You can customize the detection rules by defining your prefered values when
initializing the ``Analyze`` class. See below the default values.

.. code-block:: python

  ch = Analyse(changeset_id, create_threshold=200, modify_threshold=200,
    delete_threshold=30, percentage=0.7, top_threshold=1000,
    suspect_words=[...], illegal_sources=[...], excluded_words=[...])

Command Line Interface
----------------------

The command line interface can be used to verify an especific changeset directly
from the terminal.

Usage: ``osmcha <changeset_id>``

Detection Rules
===============

``osmcha`` works by analysing how many map features the changeset created, modified
or deleted, and by verifying the presence of some suspect words in the ``comment``,
``source`` and ``imagery_used`` fields of the changeset. Furthermore, we also
consider if the software editor used allows to import data or to do mass edits.
We consider ``powerfull editors``: JOSM, Merkaartor, level0, QGIS and ArcGis.

In the ``Usage`` section, you can see how to customize some of these detection rules.

Possible Import
---------------

We tag a changeset as a ``possible import`` if the number of created elements is
greater than 70% of the sum of elements created, modified and deleted and if it
creates more than 1000 elements or 200 elements case it used one of the ``powerfull editors``.

Mass Modification
-----------------

We consider a changeset as a ``mass modification`` if the number of modified elements
is greater than 70% of the sum of elements created, modified and deleted and if it
modifies more than 200 elements.

Mass Deletion
-------------

All changesets that delete more than 1000 elements are considered a ``mass deletion``.
If the changeset deletes between 200 and 1000 elements and the number of deleted
elements is greater than 70% of the sum of elements created, modified and deleted
it's also tagged as a ``mass deletion``.

Suspect words
-------------

The suspect words are loaded from a `yaml file <osmcha/suspect_words.yaml>`_.
You can customize the words by setting another default file with a environment
variable:

.. code-block:: console

  export SUSPECT_WORDS=<path_to_the_file>

or pass a list of words to the ``Analyse`` class, more information on the section
``Customizing Detection Rules``. We use a list of illegal sources to analyse the
``source`` and ``imagery_used`` fields and another more general list to examine
the comment field. We have also a list of excluded words to avoid false positives.


New mapper
-----------

Verify if the user has less than 5 edits or less than 5 mapping days.


User has multiple blocks
------------------------

Changesets created by users that has received more than one block will be
flagged.


Unknown iD instance
-------------------

Verify the changesets created with iD editor to check the host instance. The trusted
iD instances are: `OSM.org <http://osm.org/>`_, `Strava <https://strava.github.io/iD/>`_,
`ImproveOSM <http://improveosm.org>`_, `iDeditor <http://preview.ideditor.com/master/>`_,
`Hey <https://hey.mapbox.com/iD-internal/>`_, `Mapcat <maps.mapcat.com/edit>`_ and
`iD indoor <http://projets.pavie.info/id-indoor/>`_.

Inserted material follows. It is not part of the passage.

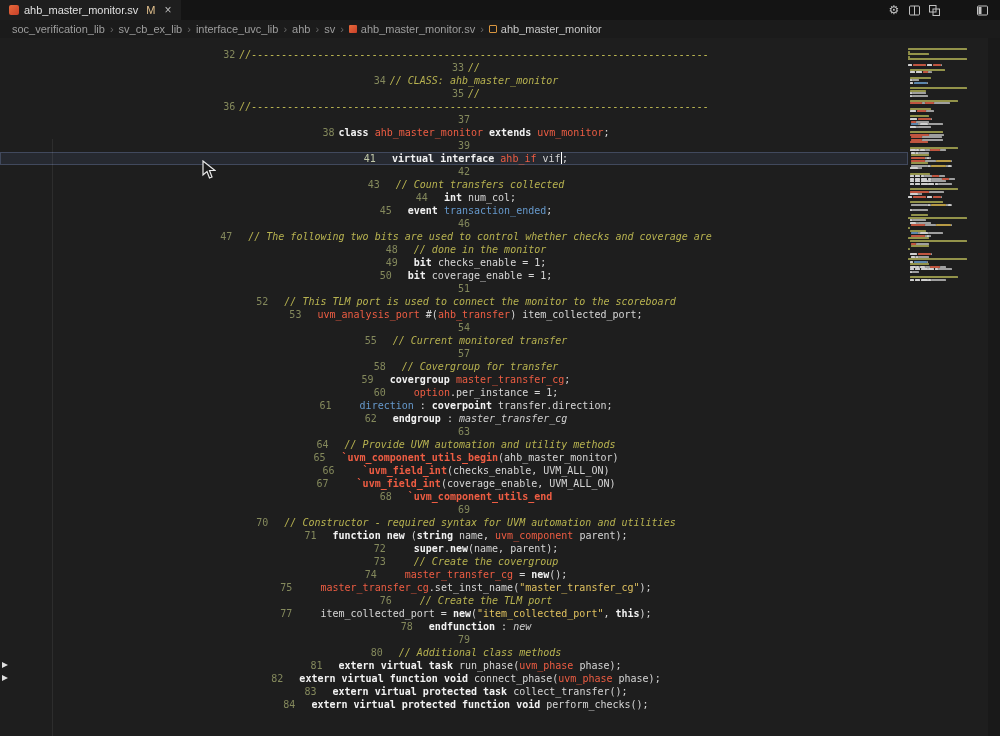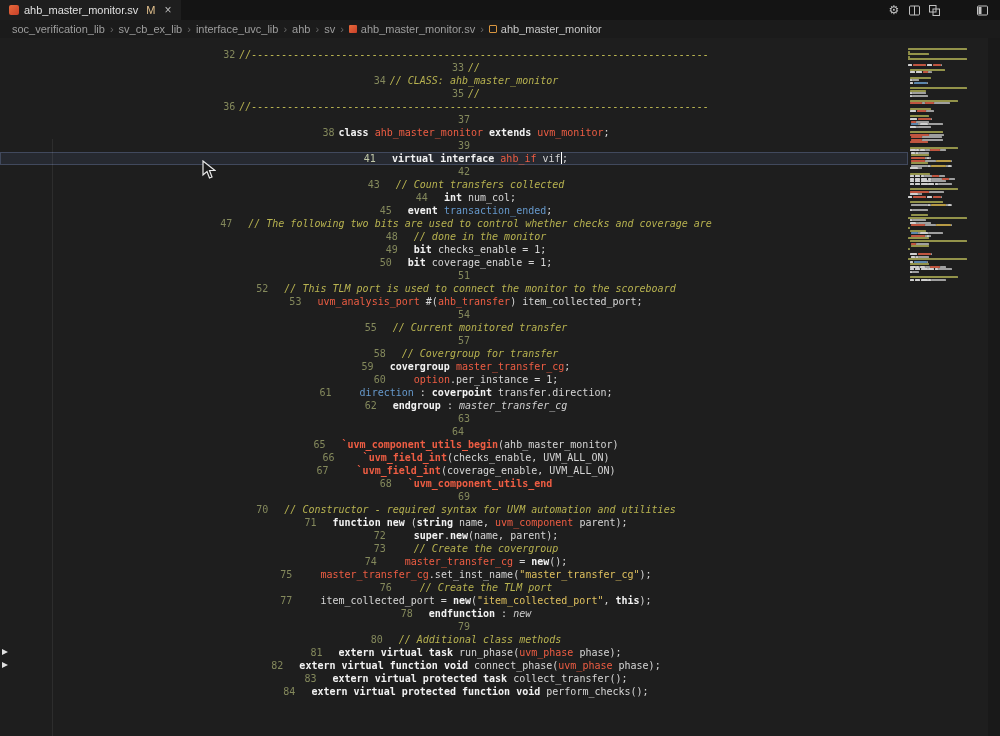"46" div.row { html: none -> <div> <span>46</span> <span></span> </div> }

If you deploy an iD instance for an organization, please let us know so we can whitelist it.


Tests
======

To run the tests on `osmcha`:

.. code-block:: console

  git clone https://github.com/willemarcel/osmcha.git
  cd osmcha
  pip install -e .[test]
  py.test -v

Changelog
=========

Check `CHANGELOG <CHANGELOG.rst>`_ for the version history.

Related projects
================

* `osmcha-django <https://github.com/willemarcel/osmcha-django>`_ - backend and API
* `osmcha-frontend <https://github.com/mapbox/osmcha-frontend>`_ - frontend of the `OSMCha <https://osmcha.mapbox.com>`_ application
* `osm-compare <https://github.com/mapbox/osm-compare>`_ - library that analyse OSM features to input it to OSMCha

License
=======

GPLv3